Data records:
<<<<

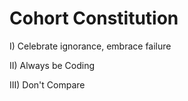 # Cohort Constitution

I) Celebrate ignorance, embrace failure

II) Always be Coding

III) Don't Compare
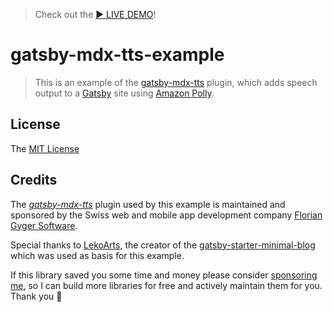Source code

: > Check out the [▶️ LIVE DEMO](https://gatsby-mdx-tts.netlify.com/curses-counter-curses-and-more)!

# gatsby-mdx-tts-example

> This is an example of the [gatsby-mdx-tts](https://github.com/flogy/gatsby-mdx-tts) plugin, which adds speech output to a [Gatsby](https://www.gatsbyjs.org/) site using [Amazon Polly](https://aws.amazon.com/de/polly/).

## License

The [MIT License](LICENSE)


## Credits

The *[gatsby-mdx-tts](https://github.com/flogy/gatsby-mdx-tts)* plugin used by this example is maintained and sponsored by the Swiss web and mobile app development company [Florian Gyger Software](https://floriangyger.ch).

Special thanks to [LekoArts](https://github.com/LekoArts), the creator of the [gatsby-starter-minimal-blog](https://github.com/LekoArts/gatsby-starter-minimal-blog) which was used as basis for this example.

If this library saved you some time and money please consider [sponsoring me](https://github.com/sponsors/flogy), so I can build more libraries for free and actively maintain them for you. Thank you 🙏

>>>>

*Directions*. Write out all of the material above line for line, with no changes, and leave the pictures out of your answer.

*Solution to the exercise*.
 # Cohort Constitution

I) Celebrate ignorance, embrace failure

II) Always be Coding

III) Don't Compare
Source code

: > Check out the [▶️ LIVE DEMO](https://gatsby-mdx-tts.netlify.com/curses-counter-curses-and-more)!

# gatsby-mdx-tts-example

> This is an example of the [gatsby-mdx-tts](https://github.com/flogy/gatsby-mdx-tts) plugin, which adds speech output to a [Gatsby](https://www.gatsbyjs.org/) site using [Amazon Polly](https://aws.amazon.com/de/polly/).

## License

The [MIT License](LICENSE)


## Credits

The *[gatsby-mdx-tts](https://github.com/flogy/gatsby-mdx-tts)* plugin used by this example is maintained and sponsored by the Swiss web and mobile app development company [Florian Gyger Software](https://floriangyger.ch).

Special thanks to [LekoArts](https://github.com/LekoArts), the creator of the [gatsby-starter-minimal-blog](https://github.com/LekoArts/gatsby-starter-minimal-blog) which was used as basis for this example.

If this library saved you some time and money please consider [sponsoring me](https://github.com/sponsors/flogy), so I can build more libraries for free and actively maintain them for you. Thank you 🙏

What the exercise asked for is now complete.